In Gabon, a camera-trap recorded an individual on the forest floor. In Gabon's Moukalaba-Doudou National Park, it was also recorded only in forested areas.

==Behaviour and ecology==
The Central African oyan lives foremost in the canopy, but has rarely been observed on the ground. It is nocturnal and hunts small rodents and birds, but also feeds on insects.

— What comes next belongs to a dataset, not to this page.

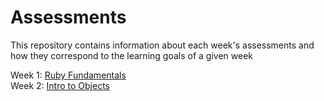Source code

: # Assessments
This repository contains information about each week's assessments and how they correspond to the learning goals of a given week

Week 1: [Ruby Fundamentals](ruby-fundamentals.md)  
Week 2: [Intro to Objects](intro-objects.md)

Its breeding habits are unknown.

==Taxonomy==
The Central African oyan or "Richardson's genette" was first described in 1842 as Genetta richardsonii, in honour of John Richardson, by T. R. H. Thomson, based on a zoological specimen collected in Fernando Po. In an 1864 paper, published the following year, John Edward Gray transferred the species from Genetta to his newly erected genus Poiana. In 1907, Oldfield Thomas and Robert Charles Wroughton described a new subspecies, Poiana Richardsoni ochracea, in the original orthography, from the area of the Aruwimi River near Yambuya, in what is now the Democratic Republic of the Congo. In a paper read at the 26 November 1907 meeting of the Zoological Society of London and published the following year, Reginald Innes Pocock described a further subspecies based on a specimen collected in Liberia, Poiana richardsoni leightoni, but in 1974 Donovan Reginald Rosevear elevated "Leighton's linsang" or the West African oyan from subspecies to independent species rank.

Two subspecies are recognized:
- Poiana richardsonii richardsonii (Thomson, 1842)
- Poiana richardsonii ochracea Thomas and Wroughton, 1907

==Threats==
The Central African oyan is possibly threatened by deforestation and bushmeat hunting.